• YOUR INSTRUCTIONS:
Below are the entries to work from; restate word for word the portion that opens with the line containing "43.026485 68.821757 -5))" and closes with the line containing "99.131159 95.468305 -11))", keeping both.

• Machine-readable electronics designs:
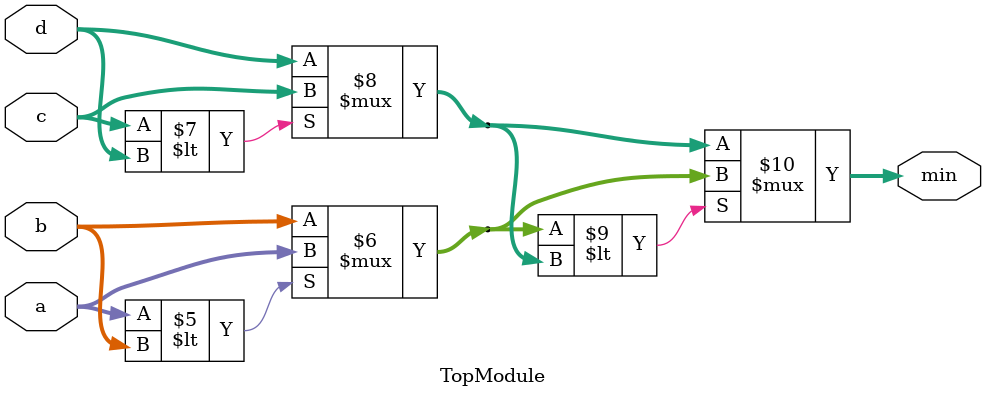
<source format=sv>
module TopModule (
    input logic [7:0] a,
    input logic [7:0] b,
    input logic [7:0] c,
    input logic [7:0] d,
    output logic [7:0] min
);

always @(*) begin
    logic [7:0] temp_min_ab;
    logic [7:0] temp_min_cd;

    temp_min_ab = (a < b) ? a : b;
    temp_min_cd = (c < d) ? c : d;
    min = (temp_min_ab < temp_min_cd) ? temp_min_ab : temp_min_cd;
end

endmodule
</source>
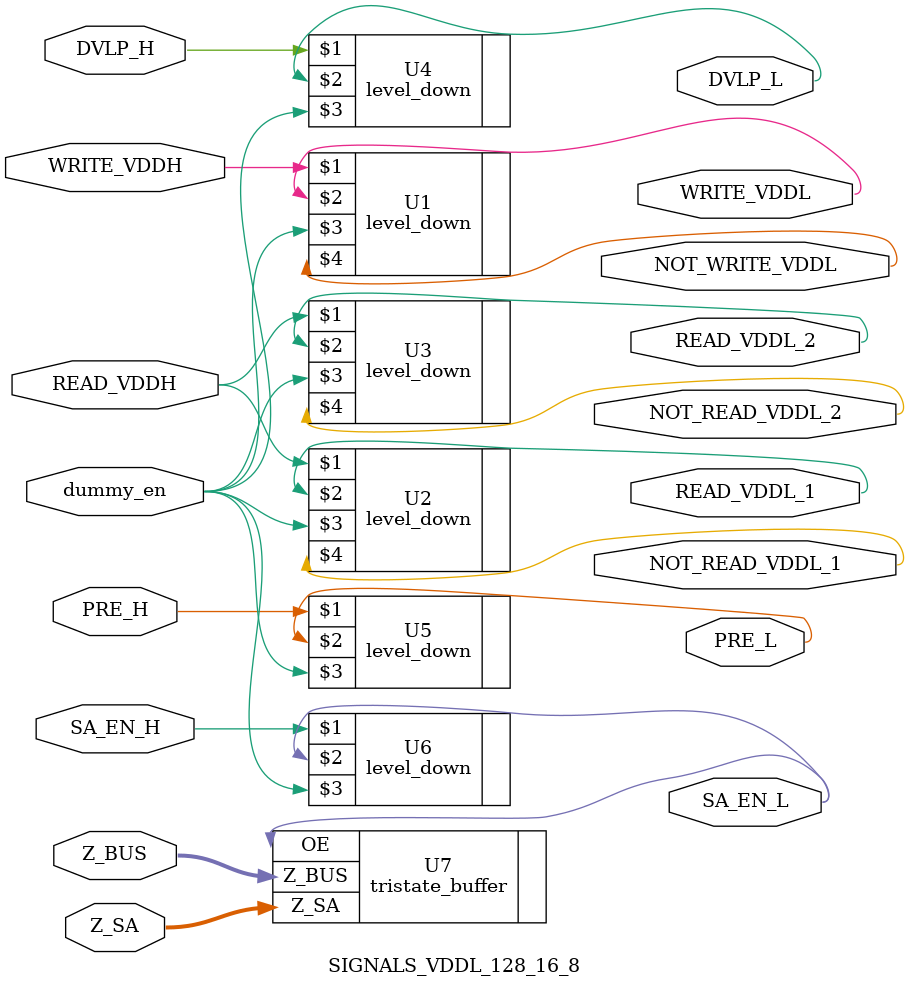
<source format=v>


`include "/ibe/users/da220/Cadence/WORK_TSMC180FORTE/DIGITAL/rtl/level_down/level_down.v"
`include "/ibe/users/da220/Cadence/WORK_TSMC180FORTE/DIGITAL/rtl/tristate_buffer/tristate_buffer.v"

// NAME MODIFIED //
module SIGNALS_VDDL_128_16_8(
// END MODIFY NAME //
WRITE_VDDH,
READ_VDDH,
DVLP_H,
PRE_H,
SA_EN_H,
dummy_en,
WRITE_VDDL,
NOT_WRITE_VDDL,
READ_VDDL_1,
NOT_READ_VDDL_1,
READ_VDDL_2,
NOT_READ_VDDL_2,
DVLP_L,
PRE_L,
Z_SA,
//Z_WR,
Z_BUS,
SA_EN_L,
);

// SKILL MODIFICATIONS //
parameter B_SIZE = 8;
// END OF SKILL MODIFICATION //

// Inputs
input	WRITE_VDDH;
input	READ_VDDH;
input	DVLP_H;
input	PRE_H;
input	SA_EN_H;
input	dummy_en;

// Input Ouput
inout	[B_SIZE-1:0] Z_SA;
//inout	[B_SIZE-1:0] Z_WR;
inout	[B_SIZE-1:0] Z_BUS;

// Outputs
output	WRITE_VDDL;
output	NOT_WRITE_VDDL;
output	READ_VDDL_1;
output	NOT_READ_VDDL_1;
output	READ_VDDL_2;
output	NOT_READ_VDDL_2;
output 	DVLP_L;
output	PRE_L;
output	SA_EN_L;

// Wires
wire	WRITE_VDDH;
wire	READ_VDDH;
wire	DVLP_H;
wire	PRE_H;
wire	SA_EN_H;
wire	dummy_en;
wire	WRITE_VDDL;
wire	NOT_WRITE_VDDL;
wire	READ_VDDL_1;
wire	NOT_READ_VDDL_1;
wire	READ_VDDL_2;
wire	NOT_READ_VDDL_2;
wire 	DVLP_L;
wire	PRE_L;
wire	SA_EN_L;
wire	[B_SIZE-1:0] Z_BUS;
wire	[B_SIZE-1:0] Z_SA;
//wire	[B_SIZE-1:0] Z_WR;



level_down U1(WRITE_VDDH, WRITE_VDDL, dummy_en, NOT_WRITE_VDDL);
level_down U2(READ_VDDH, READ_VDDL_1, dummy_en, NOT_READ_VDDL_1);
level_down U3(READ_VDDH, READ_VDDL_2, dummy_en, NOT_READ_VDDL_2);
level_down U4(DVLP_H, DVLP_L, dummy_en,);
level_down U5(PRE_H, PRE_L, dummy_en,);
level_down U6(SA_EN_H, SA_EN_L, dummy_en,);
tristate_buffer #(B_SIZE) U7(
.Z_SA	(Z_SA),
//.Z_WR	(Z_WR),
.Z_BUS	(Z_BUS),
.OE		(SA_EN_L)
);

endmodule
</source>
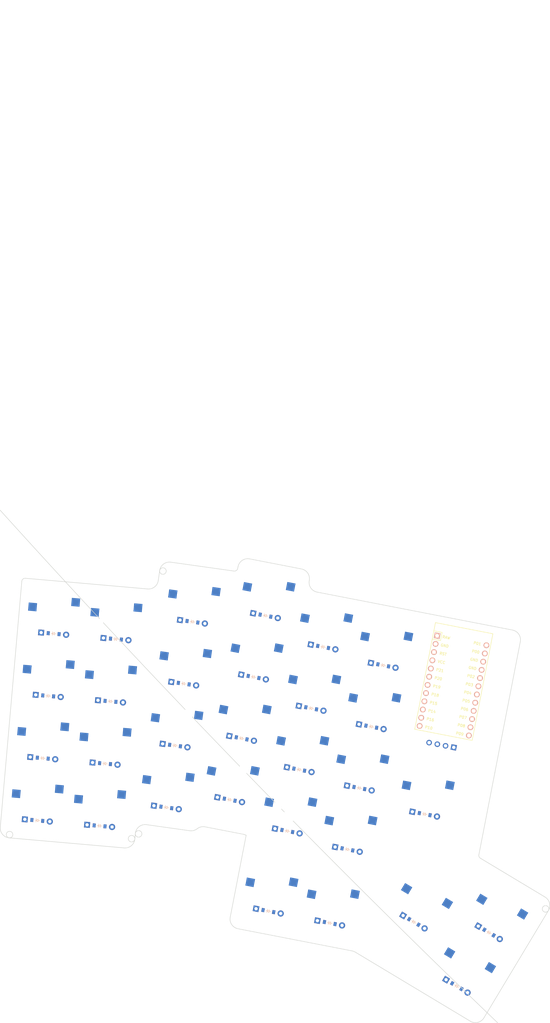
<source format=kicad_pcb>
(kicad_pcb
	(version 20240108)
	(generator "pcbnew")
	(generator_version "8.0")
	(general
		(thickness 1.6)
		(legacy_teardrops no)
	)
	(paper "A3")
	(title_block
		(title "left")
		(rev "v1.0.0")
		(company "Unknown")
	)
	(layers
		(0 "F.Cu" signal)
		(31 "B.Cu" signal)
		(32 "B.Adhes" user "B.Adhesive")
		(33 "F.Adhes" user "F.Adhesive")
		(34 "B.Paste" user)
		(35 "F.Paste" user)
		(36 "B.SilkS" user "B.Silkscreen")
		(37 "F.SilkS" user "F.Silkscreen")
		(38 "B.Mask" user)
		(39 "F.Mask" user)
		(40 "Dwgs.User" user "User.Drawings")
		(41 "Cmts.User" user "User.Comments")
		(42 "Eco1.User" user "User.Eco1")
		(43 "Eco2.User" user "User.Eco2")
		(44 "Edge.Cuts" user)
		(45 "Margin" user)
		(46 "B.CrtYd" user "B.Courtyard")
		(47 "F.CrtYd" user "F.Courtyard")
		(48 "B.Fab" user)
		(49 "F.Fab" user)
	)
	(setup
		(pad_to_mask_clearance 0.05)
		(allow_soldermask_bridges_in_footprints no)
		(pcbplotparams
			(layerselection 0x00010fc_ffffffff)
			(plot_on_all_layers_selection 0x0000000_00000000)
			(disableapertmacros no)
			(usegerberextensions no)
			(usegerberattributes yes)
			(usegerberadvancedattributes yes)
			(creategerberjobfile yes)
			(dashed_line_dash_ratio 12.000000)
			(dashed_line_gap_ratio 3.000000)
			(svgprecision 4)
			(plotframeref no)
			(viasonmask no)
			(mode 1)
			(useauxorigin no)
			(hpglpennumber 1)
			(hpglpenspeed 20)
			(hpglpendiameter 15.000000)
			(pdf_front_fp_property_popups yes)
			(pdf_back_fp_property_popups yes)
			(dxfpolygonmode yes)
			(dxfimperialunits yes)
			(dxfusepcbnewfont yes)
			(psnegative no)
			(psa4output no)
			(plotreference yes)
			(plotvalue yes)
			(plotfptext yes)
			(plotinvisibletext no)
			(sketchpadsonfab no)
			(subtractmaskfromsilk no)
			(outputformat 1)
			(mirror no)
			(drillshape 1)
			(scaleselection 1)
			(outputdirectory "")
		)
	)
	(net 0 "")
	(net 1 "pinky2_bottom")
	(net 2 "pinky2_home")
	(net 3 "pinky2_top")
	(net 4 "pinky2_upper")
	(net 5 "pinky_bottom")
	(net 6 "pinky_home")
	(net 7 "pinky_top")
	(net 8 "pinky_upper")
	(net 9 "ring_bottom")
	(net 10 "ring_home")
	(net 11 "ring_top")
	(net 12 "ring_upper")
	(net 13 "middle_bottom")
	(net 14 "middle_home")
	(net 15 "middle_top")
	(net 16 "middle_upper")
	(net 17 "index_bottom")
	(net 18 "index_home")
	(net 19 "index_top")
	(net 20 "index_upper")
	(net 21 "inner_bottom")
	(net 22 "inner_home")
	(net 23 "inner_top")
	(net 24 "inner_upper")
	(net 25 "inner2_bottom")
	(net 26 "nearer_thumb2")
	(net 27 "near_thumb2")
	(net 28 "home_thumb2")
	(net 29 "far_thumb2")
	(net 30 "far_thumb")
	(net 31 "RAW")
	(net 32 "GND")
	(net 33 "RST")
	(net 34 "VCC")
	(net 35 "P21")
	(net 36 "P20")
	(net 37 "P19")
	(net 38 "P18")
	(net 39 "P15")
	(net 40 "P14")
	(net 41 "P16")
	(net 42 "P10")
	(net 43 "P1")
	(net 44 "P0")
	(net 45 "P2")
	(net 46 "P3")
	(net 47 "P4")
	(net 48 "P5")
	(net 49 "P6")
	(net 50 "P7")
	(net 51 "P8")
	(net 52 "P9")
	(footprint "ComboDiode" (layer "F.Cu") (at 98.177113 100.376441 -11))
	(footprint "MX" (layer "F.Cu") (at 120.262592 86.332523 -11))
	(footprint "ComboDiode" (layer "F.Cu") (at 86.857201 46.281417 -8))
	(footprint "MX" (layer "F.Cu") (at 106.3819 58.166472 -11))
	(footprint "ComboDiode" (layer "F.Cu") (at 133.952475 115.480201 -11))
	(footprint "ComboDiode" (layer "F.Cu") (at 109.053226 44.423692 -11))
	(footprint "MX" (layer "F.Cu") (at 158.382825 99.854646 -11))
	(footprint "ComboDiode" (layer "F.Cu") (at 43.026485 68.821757 -5))
	(footprint "ComboDiode" (layer "F.Cu") (at 157.42878 104.762782 -11))
	(footprint "MX" (layer "F.Cu") (at 79.6202 97.775357 -8))
	(footprint "ComboDiode" (layer "F.Cu") (at 119.308547 91.240659 -11))
	(footprint "ComboDiode" (layer "F.Cu") (at 154.131931 137.538631 -31))
	(footprint "ComboDiode" (layer "F.Cu") (at 122.933918 72.589743 -11))
	(footprint "MX" (layer "F.Cu") (at 179.557269 136.482848 -31))
	(footprint "ComboDiode" (layer "F.Cu") (at 39.714566 106.677156 -5))
	(footprint "MX" (layer "F.Cu") (at 142.157261 73.270232 -11))
	(footprint "ComboDiode" (layer "F.Cu") (at 109.931324 134.241446 -11))
	(footprint "MX" (layer "F.Cu") (at 99.131159 95.468305 -11))
	(footprint "ComboDiode" (layer "F.Cu") (at 44.682444 49.894058 -5))
	(footprint "ComboDiode" (layer "F.Cu") (at 115.683176 109.891576 -11))
	(footprint "ComboDiode" (layer "F.Cu") (at 137.577845 96.829284 -11))
	(footprint "MX" (layer "F.Cu") (at 43.462263 63.840783 -5))
	(footprint "MX" (layer "F.Cu") (at 59.078044 103.352141 -5))
	(footprint "MX" (layer "F.Cu") (at 82.264489 78.960264 -8))
	(footprint "ComboDiode" (layer "F.Cu") (at 84.212912 65.096511 -8))
	(footprint "lib:OLED_headers" (layer "F.Cu") (at 156.336824 84.176193 79))
	(footprint "MX" (layer "F.Cu") (at 138.53189 91.921148 -11))
	(footprint "MX" (layer "F.Cu") (at 41.806304 82.768483 -5))
	(footprint "MX" (layer "F.Cu") (at 60.734003 84.424442 -5))
	(footprint "ComboDiode" (layer "F.Cu") (at 101.802484 81.725525 -11))
	(footprint "ComboDiode" (layer "F.Cu") (at 81.568623 83.911604 -8))
	(footprint "MX" (layer "F.Cu") (at 110.007271 39.515556 -11))
	(footprint "MX" (layer "F.Cu") (at 64.045922 46.569043 -5))
	(footprint "ComboDiode" (layer "F.Cu") (at 41.370525 87.749456 -5))
	(footprint "ComboDiode" (layer "F.Cu") (at 128.58224 137.866817 -11))
	(footprint "ProMicro" (layer "F.Cu") (at 166.042767 65.688503 -101))
	(footprint "MX" (layer "F.Cu") (at 110.885369 129.33331 -11))
	(footprint "MX" (layer "F.Cu") (at 123.887963 67.681607 -11))
	(footprint "MX" (layer "F.Cu") (at 129.536285 132.958681 -11))
	(footprint "MX" (layer "F.Cu") (at 87.553067 41.330077 -8))
	(footprint "ComboDiode" (layer "F.Cu") (at 167.196356 157.054863 -31))
	(footprint "ComboDiode" (layer "F.Cu") (at 61.954184 70.477716 -5))
	(footprint "ComboDiode"
		(layer "F.Cu")
		(uuid "99f21633-8b37-49c8-8cb6-6a7841808e2b")
		(at 58.642266 108.333115 -5)
		(property "Reference" "D5"
			(at 0 0 0)
			(layer "F.SilkS")
			(hide yes)
			(uuid "c0675956-e89e-4945-8cbc-043d8bdebfd3")
			(effects
				(font
					(size 1.27 1.27)
					(thickness 0.15)
				)
			)
		)
		(property "Value" ""
			(at 0 0 0)
			(layer "F.SilkS")
			(hide yes)
			(uuid "5586272b-93cf-48b1-8e87-f0c9d9ee9074")
			(effects
				(font
					(size 1.27 1.27)
					(thickness 0.15)
				)
			)
		)
		(property "Footprint" ""
			(at 0 0 -5)
			(layer "F.Fab")
			(hide yes)
			(uuid "8c1e7960-efd1-4617-ac21-820290a05e1d")
			(effects
				(font
					(size 1.27 1.27)
					(thickness 0.15)
				)
			)
		)
		(property "Datasheet" ""
			(at 0 0 -5)
			(layer "F.Fab")
			(hide yes)
		
... [100422 chars truncated]
</source>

• RESULT BELOW:
	(footprint "ComboDiode" (layer "F.Cu") (at 43.026485 68.821757 -5))
	(footprint "ComboDiode" (layer "F.Cu") (at 157.42878 104.762782 -11))
	(footprint "MX" (layer "F.Cu") (at 79.6202 97.775357 -8))
	(footprint "ComboDiode" (layer "F.Cu") (at 119.308547 91.240659 -11))
	(footprint "ComboDiode" (layer "F.Cu") (at 154.131931 137.538631 -31))
	(footprint "ComboDiode" (layer "F.Cu") (at 122.933918 72.589743 -11))
	(footprint "MX" (layer "F.Cu") (at 179.557269 136.482848 -31))
	(footprint "ComboDiode" (layer "F.Cu") (at 39.714566 106.677156 -5))
	(footprint "MX" (layer "F.Cu") (at 142.157261 73.270232 -11))
	(footprint "ComboDiode" (layer "F.Cu") (at 109.931324 134.241446 -11))
	(footprint "MX" (layer "F.Cu") (at 99.131159 95.468305 -11))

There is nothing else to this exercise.